* **Supplied records**
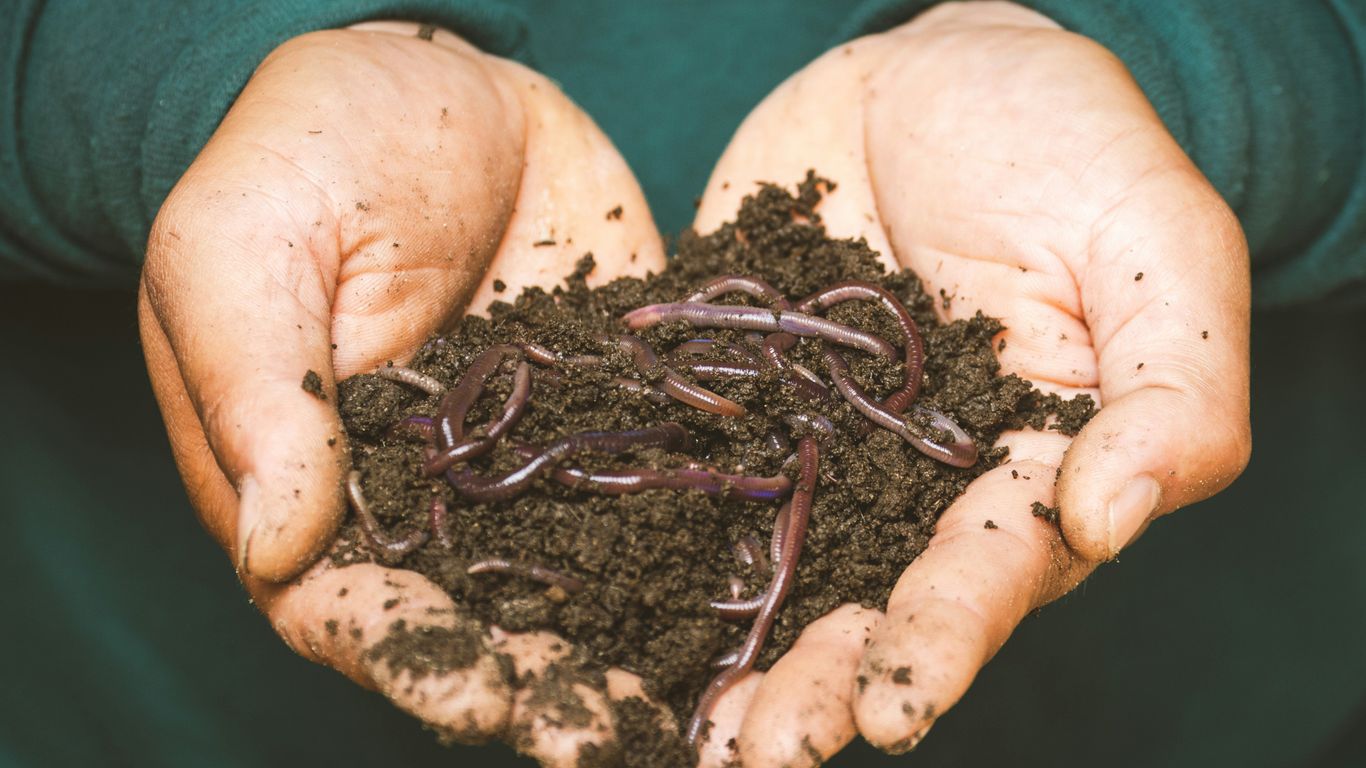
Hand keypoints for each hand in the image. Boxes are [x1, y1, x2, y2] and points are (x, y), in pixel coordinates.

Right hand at [139, 24, 667, 764]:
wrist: (441, 80)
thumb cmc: (307, 149)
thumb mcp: (246, 247)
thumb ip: (261, 392)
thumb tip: (279, 544)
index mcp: (314, 481)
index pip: (351, 605)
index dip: (414, 661)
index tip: (485, 698)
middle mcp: (429, 498)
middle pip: (479, 620)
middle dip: (542, 686)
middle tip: (613, 739)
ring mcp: (530, 462)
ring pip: (577, 579)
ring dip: (628, 648)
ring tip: (694, 710)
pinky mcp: (613, 413)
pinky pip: (656, 488)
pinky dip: (699, 545)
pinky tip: (760, 589)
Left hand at [692, 3, 1250, 763]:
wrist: (923, 75)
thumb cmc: (1066, 144)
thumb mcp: (1153, 245)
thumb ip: (1172, 389)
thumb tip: (1111, 520)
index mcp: (1024, 469)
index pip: (988, 573)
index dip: (941, 641)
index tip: (890, 708)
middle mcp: (912, 486)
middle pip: (865, 602)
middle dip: (815, 684)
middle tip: (757, 757)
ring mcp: (813, 449)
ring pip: (768, 568)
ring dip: (726, 653)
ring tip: (677, 733)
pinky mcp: (732, 402)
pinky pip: (684, 472)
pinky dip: (640, 536)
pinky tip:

* **Exercise details**
Every line containing the word "middle" should be copied from the material.

* **Solution for this problem**
middle mcp: (429, 498)
middle pip: (479, 620)
middle dip: (542, 686)
middle tip: (613, 739)
middle mcp: (912, 486)
middle pip: (865, 602)
middle dip: (815, 684)
middle tip: (757, 757)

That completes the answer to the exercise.